The WilderHill New Energy Global Innovation Index, which tracks 94 clean-energy stocks, gained 4.8 percent since the start of the year after a worldwide slump in the solar industry pulled it down in 2012.
The NEX, as it’s called, rose 1.8 percent to $125.73 at 3:10 p.m. in New York Thursday, after a 2.9 percent increase Wednesday. It lost 5.5 percent of its market value in 2012, while the NYSE Arca Oil Index rose 1 percent and the Standard & Poor’s 500 Index climbed 13 percent.
Last year was marked by a risk-averse market, and speculative investments in renewable energy were “inherently out of favor,” said Pavel Molchanov, an analyst at Raymond James & Associates Inc. in Houston. Those sentiments are shifting, and the index may rise in 2013, he said.
“When risk appetite is stronger, such as the past two days, the stocks tend to act much better,” Molchanov said Thursday in an e-mail.

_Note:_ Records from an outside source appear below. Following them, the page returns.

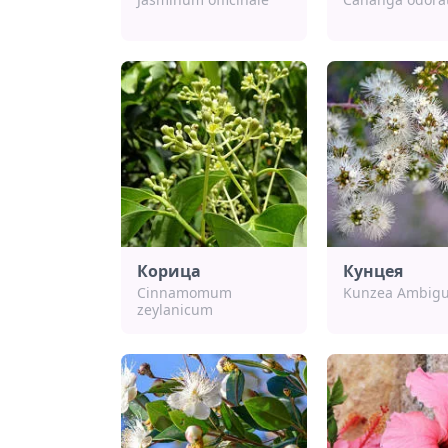
Корица
Кунцея
Cinnamomum
Kunzea Ambig
zeylanicum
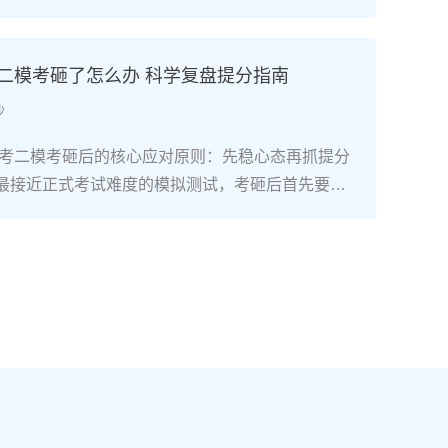
础复读生只要满足“每天8小时以上专业训练+匹配湖
+文化成绩不低于350分（物理/历史类）”三个条
可以达到湖南美术联考合格线甚至冲刺本科线。长
考二模考砸了怎么办 科学复盘提分指南
构2025届零基础复读生联考合格率达92%，其中
沙
过230分（本科线参考值）。二、湖南零基础美术
精准规划7-9月：基础攻坚阶段：集中在长沙专业美
南高考二模考砸后的核心应对原则：先稳心态再抓提分
描、色彩、速写三科基础训练，每周安排1-2天补习
最接近正式考试难度的模拟测试，考砸后首先要明
、英语），同步熟悉湖南省美术联考评分标准，完
考最终成绩，它的核心价值是暴露知识漏洞、适配湖
画作积累。10-11月：联考冲刺阶段：针对湖南联考
2”模式的答题节奏，而非直接判定高考结果。考生需先
、色彩静物、人物速写）进行模块化训练，每周参
绪调整，再进入针对性复盘阶段。二、湖南高考二模后
根据湖南省教育考试院发布的联考样卷调整应试技
作法第一步：对照湖南新高考评分标准复盘错题：结
时间至每周1天。12月-次年1月：联考后衔接阶
发布的2026年高考评分细则，区分“知识漏洞型错
即转回文化课学习，优先补数学、物理/历史等提分
题”“时间分配型错题”，尤其注意选考科目（政治/历
新高考“3+1+2”模式调整选科适配策略，确保文化
学/生物）的主观题踩分点差异。第二步：锁定提分优
控制线（2025年为历史类338分、物理类310
理类/历史类必选科目的基础知识点（如物理的电磁
校考与文化冲刺阶段：如需参加校考，选择湖南本地或
近现代史脉络），再针对选考科目中得分率低于6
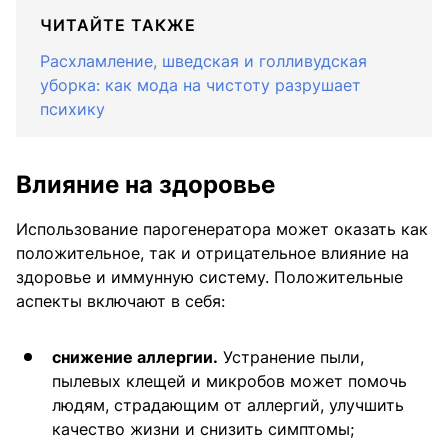
ЧИТАЙТЕ ТАКЖЕ
Расхламление, шведская и голливудская
уборка: как мода на чистоту разрушает
психику
Влияние на здоровье
Использование парогенератора может оказать как
положительное, так и отрицательное влияние на
здоровье и иммунную систему. Положительные
аспекты включают в себя:
снижение аллергии.
Устранение пыли,
пылевых клещей и микробов может помочь
людям, страдающим от аллергий, улучшить
качество жизни и снизить симптомы;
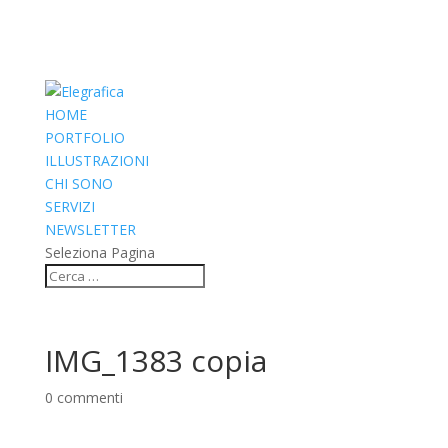
HOME
PORTFOLIO
ILLUSTRAZIONI
CHI SONO
SERVIZI
NEWSLETTER
Seleziona Pagina
IMG_1383 copia
0 commenti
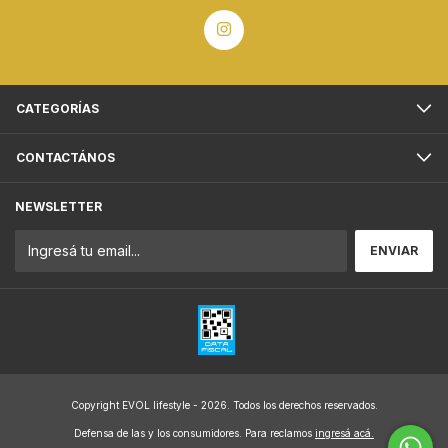
CATEGORÍAS
CONTACTÁNOS
NEWSLETTER
Copyright EVOL lifestyle - 2026. Todos los derechos reservados.
Defensa de las y los consumidores. Para reclamos
ingresá acá.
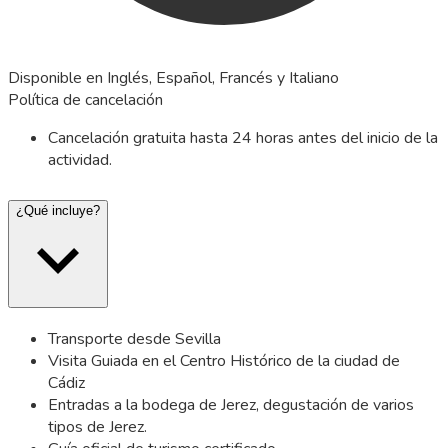
Disponible en Inglés, Español, Francés y Italiano
Política de cancelación
Cancelación gratuita hasta 24 horas antes del inicio de la
actividad.
¿Qué incluye?
Transporte desde Sevilla
Visita Guiada en el Centro Histórico de la ciudad de
Cádiz
Entradas a la bodega de Jerez, degustación de varios
tipos de Jerez.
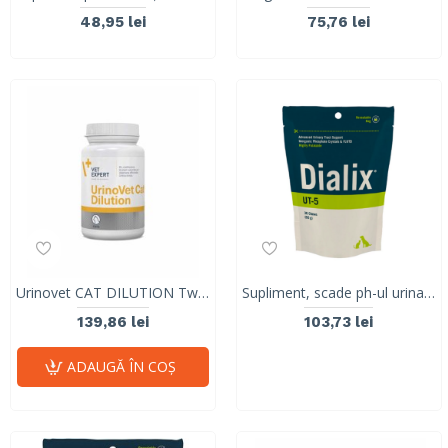
48,95 lei
75,76 lei
Urinovet CAT DILUTION Twist Off- 45 caps
Supliment, scade ph-ul urinar, DIALIX®UT-5, Vetnova
139,86 lei
103,73 lei
ADAUGĂ ÎN COŞ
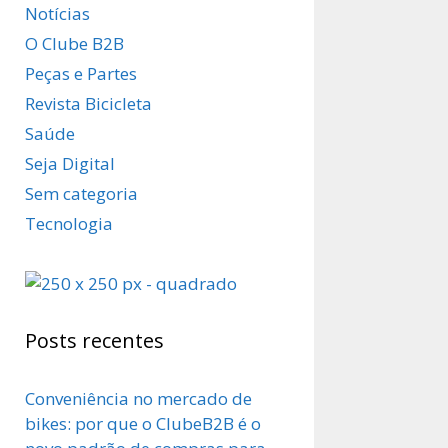
Notícias
O Clube B2B
Peças e Partes
Revista Bicicleta
Saúde
Seja Digital
Sem categoria
Tecnologia
Posts recentes
Conveniência no mercado de
bikes: por que o ClubeB2B é o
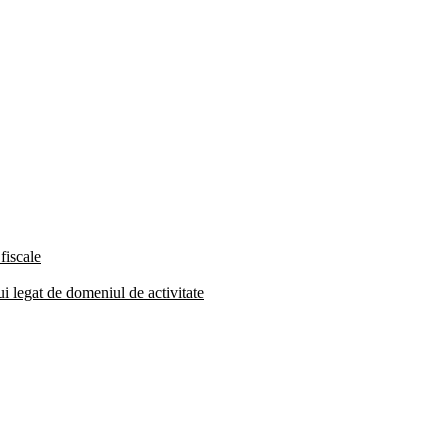
fiscale
lui legat de domeniul de activitate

“If the macroeconomic situation gets better, which seems to be happening,” investors may show more interest in renewable energy and clean technology.
Falling Prices
Low margins and falling prices for solar companies, the end of some national stimulus programs and questions about the future of other incentives all slowed demand for renewable energy last year, dragging down many NEX companies, said Joseph Salvatore, an analyst at Bloomberg New Energy Finance in New York. The same issues may affect shares this year, he said.

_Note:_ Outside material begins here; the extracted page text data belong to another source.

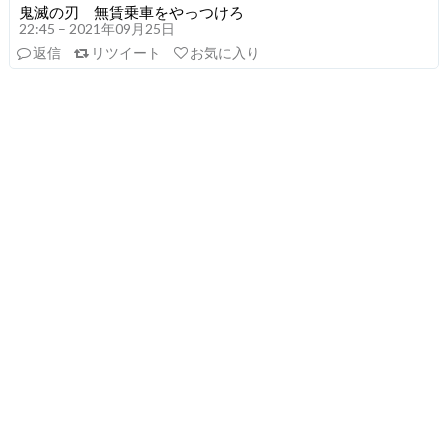
鬼滅の刃 無賃乗車をやっつけろ
22:45 – 2021年09月25日
返信
リツイート
お気に入り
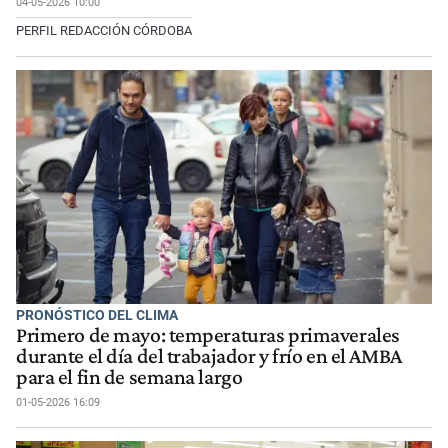
04-05-2026 10:00
PERFIL REDACCIÓN CÓRDOBA
PRONÓSTICO DEL CLIMA
Primero de mayo: temperaturas primaverales
durante el día del trabajador y frío en el AMBA
para el fin de semana largo
01-05-2026 16:09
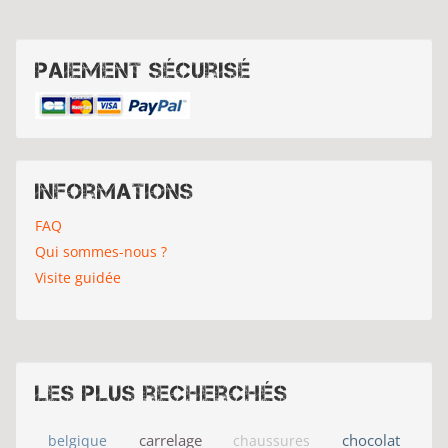
Paiement sécurisé
Informations
FAQ
Qui sommes-nous ?
Visite guidée
Les plus recherchés
carrelage
chocolat
belgique
chaussures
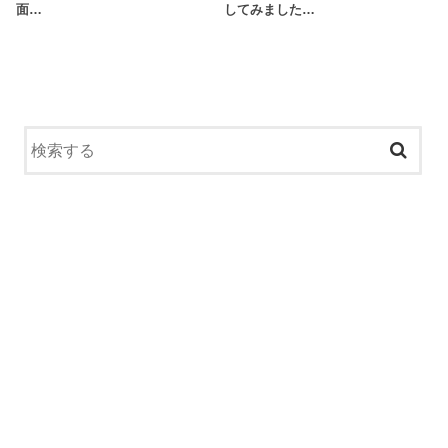
面…
してみました…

“There is still a large degree of uncertainty out there, especially in Europe with what will happen with the evolution of renewable-energy policy,” Salvatore said in an interview Wednesday.
There were some bright spots among renewable energy and clean-technology companies last year. The smart-grid system maker Itron Inc. gained 25 percent and Tesla Motors Inc., which makes electric cars, increased 19 percent.
Those were the exceptions, Molchanov said. “The vast majority were down and solars in particular were down.”
Solar manufacturers Suntech Power Holdings Co., Trina Solar Ltd. and Yingli Green Energy Holding Co. all closed the year down more than 30 percent. Solar panel prices have plunged 60 percent since the start of 2011.
Some of the pessimism is evaporating with the Jan. 1 extension of the U.S. production tax credit that was sought by wind-energy companies, and “optimism that the solar market is at the bottom of the trough,” Salvatore said.
This year will be “a stock picker’s market,” Molchanov said. “There were be some great winners and some terrible losers.”